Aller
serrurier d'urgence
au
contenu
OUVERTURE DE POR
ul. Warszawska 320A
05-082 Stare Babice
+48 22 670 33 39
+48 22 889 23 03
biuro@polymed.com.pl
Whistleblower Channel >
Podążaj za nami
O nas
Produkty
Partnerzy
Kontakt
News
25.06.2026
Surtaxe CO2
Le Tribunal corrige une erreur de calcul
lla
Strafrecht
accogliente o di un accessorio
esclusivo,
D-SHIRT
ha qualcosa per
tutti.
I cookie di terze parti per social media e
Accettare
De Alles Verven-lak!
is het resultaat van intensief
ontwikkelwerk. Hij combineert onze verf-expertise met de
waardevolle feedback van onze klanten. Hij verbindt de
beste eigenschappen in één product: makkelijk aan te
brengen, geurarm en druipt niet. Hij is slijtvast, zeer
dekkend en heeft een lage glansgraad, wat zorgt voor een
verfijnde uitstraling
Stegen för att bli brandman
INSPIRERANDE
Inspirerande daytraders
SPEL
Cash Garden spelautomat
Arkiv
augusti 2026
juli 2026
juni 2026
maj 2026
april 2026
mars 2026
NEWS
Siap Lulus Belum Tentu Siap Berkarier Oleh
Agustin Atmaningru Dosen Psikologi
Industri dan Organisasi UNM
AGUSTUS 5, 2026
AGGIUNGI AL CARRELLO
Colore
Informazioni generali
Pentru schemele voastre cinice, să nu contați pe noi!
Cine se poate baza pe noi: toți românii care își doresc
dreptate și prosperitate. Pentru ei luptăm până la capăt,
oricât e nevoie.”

────────────────────────────────────────

**BRIEF:** Could you give the data above again, exact in every line?

**SOLUTION TO THIS PROBLEM:**
Aller
serrurier d'urgence
au
contenu
OUVERTURE DE POR
ul. Warszawska 320A
05-082 Stare Babice
+48 22 670 33 39
+48 22 889 23 03
biuro@polymed.com.pl
Whistleblower Channel >
Podążaj za nami
O nas
Produkty
Partnerzy
Kontakt
News
25.06.2026
Surtaxe CO2
Le Tribunal corrige une erreur de calcul
lla
Strafrecht
accogliente o di un accessorio
esclusivo,
D-SHIRT
ha qualcosa per
tutti.
I cookie di terze parti per social media e
Accettare
De Alles Verven-lak!
is het resultaat van intensief
ontwikkelwerk. Hij combineert onze verf-expertise met de
waardevolle feedback van onze klanten. Hij verbindt de
beste eigenschappen in één product: makkelijk aan te
brengen, geurarm en druipt niet. Hij is slijtvast, zeer
dekkend en heeft een lage glansgraad, wat zorgt voor een
verfijnde uitstraling
Stegen för att bli brandman
INSPIRERANDE
Inspirerande daytraders
SPEL
Cash Garden spelautomat
Arkiv
augusti 2026
juli 2026
juni 2026
maj 2026
april 2026
mars 2026
NEWS
Siap Lulus Belum Tentu Siap Berkarier Oleh
Agustin Atmaningru Dosen Psikologi
Industri dan Organisasi UNM
AGUSTUS 5, 2026
AGGIUNGI AL CARRELLO
Colore
Informazioni generali
Pentru schemele voastre cinice, să nu contați pe noi!
Cine se poate baza pe noi: toți românii care își doresc
dreptate și prosperitate. Pentru ei luptăm până la capăt,
oricât e nevoie.”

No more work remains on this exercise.